Selon les dernières statistiques du ministère de l'Intérieur, 78 mineurs français se trouvent actuellement aux côtés des combattants de Daech. Les écoles pour enfants de djihadistes étrangers seraient mises à leur disposition, à Deir ez-Zor, à Raqqa en Syrie et à Mossoul, en Irak. Richard Labévière donne plus de détails sur ces établissements et leur fonctionnement:
« Non seulement il y a des écoles mais quand tous ces gens arrivent, essentiellement de Turquie, par des connexions qui souvent sont parfaitement connues des services turcs, ces personnes — femmes, enfants voire futurs combattants — sont prises en charge par des structures d'accueil tant militaires, de logistique que d'éducation c'est-à-dire qu'effectivement il y a un système de madrassas qui va leur enseigner le b.a.-ba ou la connaissance théologico-politique minimale du Coran, des hadiths et de la sunna. Parce que souvent — on l'a constaté en interviewant des djihadistes français de retour de Syrie — ces personnes se caractérisent par une ignorance presque totale de la religion musulmane, de ses écrits et de ses principes. Donc il est clair que Daech a dans son organisation non seulement un secteur de communication très élaboré pour recruter des gens sur Internet mais également sur place anime une série de madrassas, d'écoles coraniques, de centres de formation, centres de formation pour les femmes, les campagnes de combattants qui souvent sont transformées, vendues comme esclaves sexuels pour les combattants, soit pour les combattants eux-mêmes qui souvent, je le répète, ont une connaissance très approximative de la religion musulmane et de ses principes. »

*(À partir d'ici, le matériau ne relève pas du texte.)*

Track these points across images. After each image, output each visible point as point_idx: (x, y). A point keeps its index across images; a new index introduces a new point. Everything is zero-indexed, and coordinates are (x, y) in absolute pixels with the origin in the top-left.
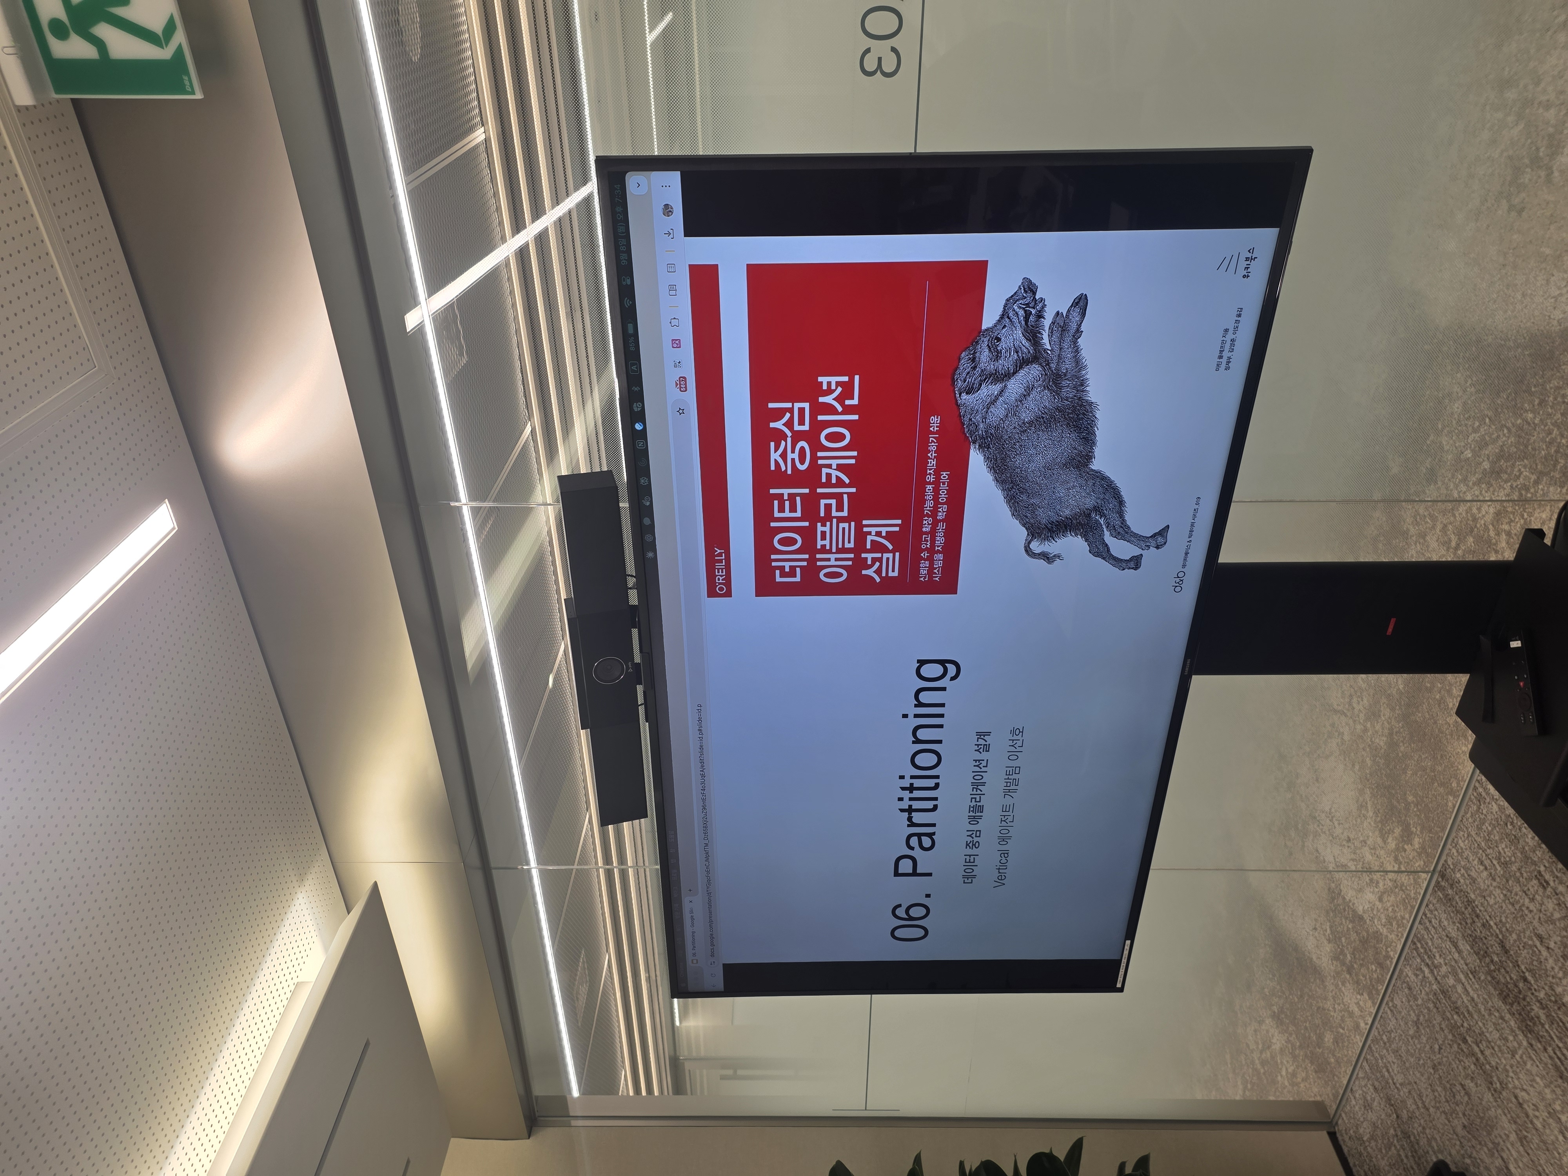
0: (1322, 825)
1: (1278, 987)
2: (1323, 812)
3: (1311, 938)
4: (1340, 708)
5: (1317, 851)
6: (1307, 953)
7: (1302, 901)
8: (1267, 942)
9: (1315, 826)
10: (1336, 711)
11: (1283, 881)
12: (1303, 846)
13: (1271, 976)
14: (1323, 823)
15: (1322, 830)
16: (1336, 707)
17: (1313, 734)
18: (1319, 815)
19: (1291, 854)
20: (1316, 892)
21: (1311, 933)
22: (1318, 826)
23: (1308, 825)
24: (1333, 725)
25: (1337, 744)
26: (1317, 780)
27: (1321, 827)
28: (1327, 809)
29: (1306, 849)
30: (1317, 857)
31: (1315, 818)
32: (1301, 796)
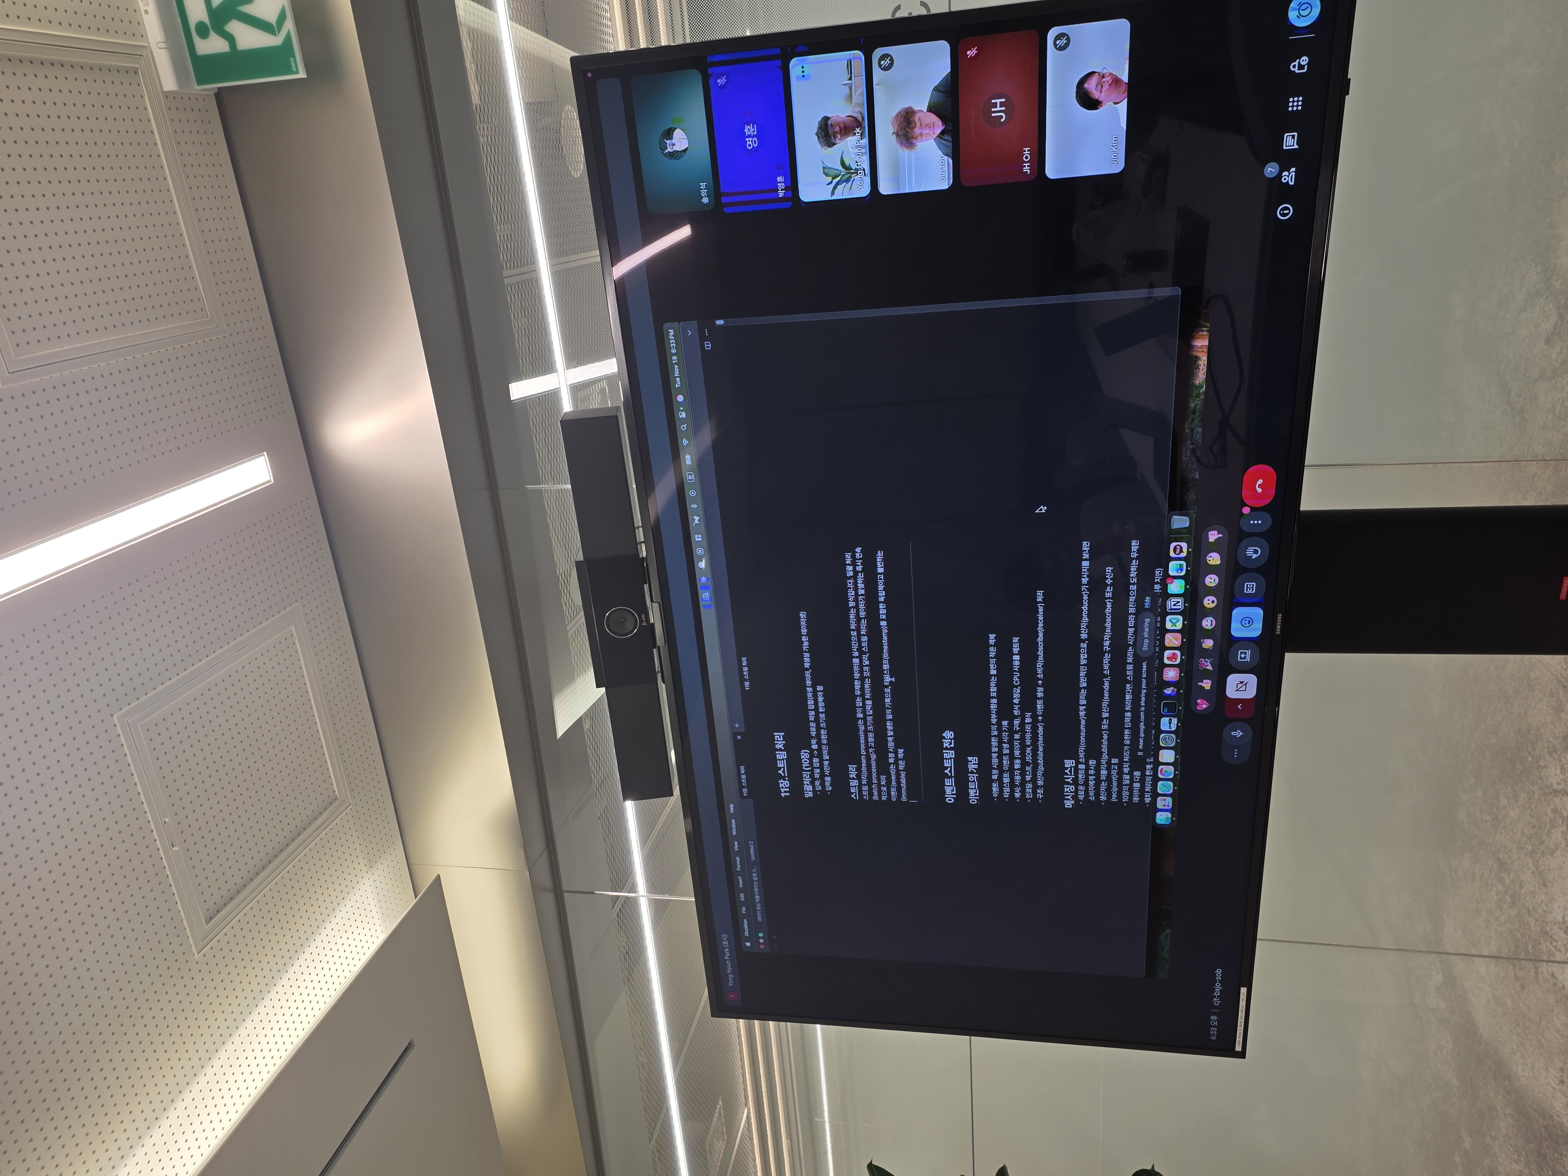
0: (1556, 942)
1: (1526, 1171)
2: (1555, 924)
3: (1559, 1094)
4: (1561, 787)
5: (1553, 976)
6: (1556, 1118)
7: (1543, 1046)
8: (1507, 1112)
9: (1548, 944)
10: (1555, 791)
11: (1518, 1025)
12: (1537, 973)
13: (1516, 1157)
14: (1556, 937)
15: (1556, 947)
16: (1555, 787)
17: (1534, 827)
18: (1551, 929)
19: (1523, 987)
20: (1558, 1031)
21: (1558, 1088)
22: (1551, 943)
23: (1540, 944)
24: (1555, 810)
25: (1562, 832)
26: (1544, 885)
27: (1555, 944)
28: (1560, 919)
29: (1540, 976)
30: (1554, 984)
31: (1546, 933)
32: (1528, 908)
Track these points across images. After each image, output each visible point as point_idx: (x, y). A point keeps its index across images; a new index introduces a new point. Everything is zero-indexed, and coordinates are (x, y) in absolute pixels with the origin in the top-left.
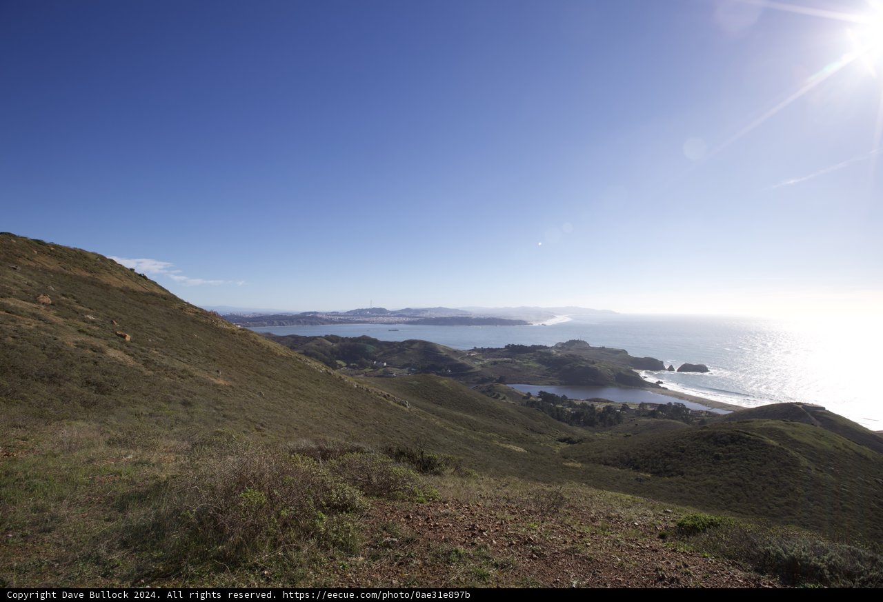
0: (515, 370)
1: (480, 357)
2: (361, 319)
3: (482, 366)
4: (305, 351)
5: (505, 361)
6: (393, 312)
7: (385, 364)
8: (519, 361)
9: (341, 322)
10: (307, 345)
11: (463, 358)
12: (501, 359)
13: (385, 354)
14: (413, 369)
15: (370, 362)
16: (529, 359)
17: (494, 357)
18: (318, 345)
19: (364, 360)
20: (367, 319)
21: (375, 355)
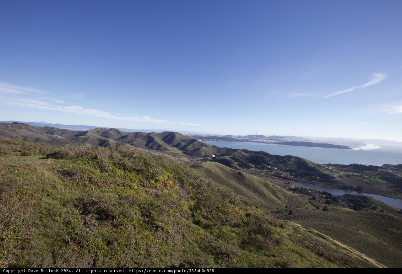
0: (366, 183)
1: (336, 170)
2: (252, 140)
3: (340, 177)
4: (233, 157)
5: (355, 175)
6: (268, 137)
7: (276, 168)
8: (366, 176)
9: (243, 141)
10: (234, 153)
11: (324, 170)
12: (351, 173)
13: (274, 162)
14: (293, 173)
15: (267, 166)
16: (374, 176)
17: (345, 171)
18: (239, 154)
19: (264, 164)
20: (255, 140)
21: (269, 163)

Le parquet de Paris a ouvert une enquête judiciaire en réponse à cette diffusion et pourtant ce n'est pas la première fois que Daech laisse un enfant français, en tout cas présenté comme tel et parlant français, mener une exécution. En mars 2015, une vidéo similaire était parue sur internet mettant en scène un garçon d'une dizaine d'années. Selon Richard Labévière, l'enquête n'a pas été ouverte plus tôt à cause de lenteurs des services français, mais le problème crucial se trouve ailleurs:
« Le problème concerne pas seulement la France mais d'une manière plus large, je dirais, tout ce qui concerne les sites incitant à la violence et à la radicalisation — les sites, les journaux, les revues qui jouissent d'impunité sur les réseaux dits sociaux et toutes les possibilités de la nouvelle technologie numérique à travers Internet et les réseaux comme Twitter, Facebook et autres. Donc le problème, il envoie à une carence de législation internationale et de régulation internationale sur la plupart des moyens de la technologie numérique. »
Pendant que les services français mènent l'enquête, il reste à espérer que la fausse réalité, créée par Daech dans les têtes de ces enfants ne va pas contaminer encore plus d'esprits innocents.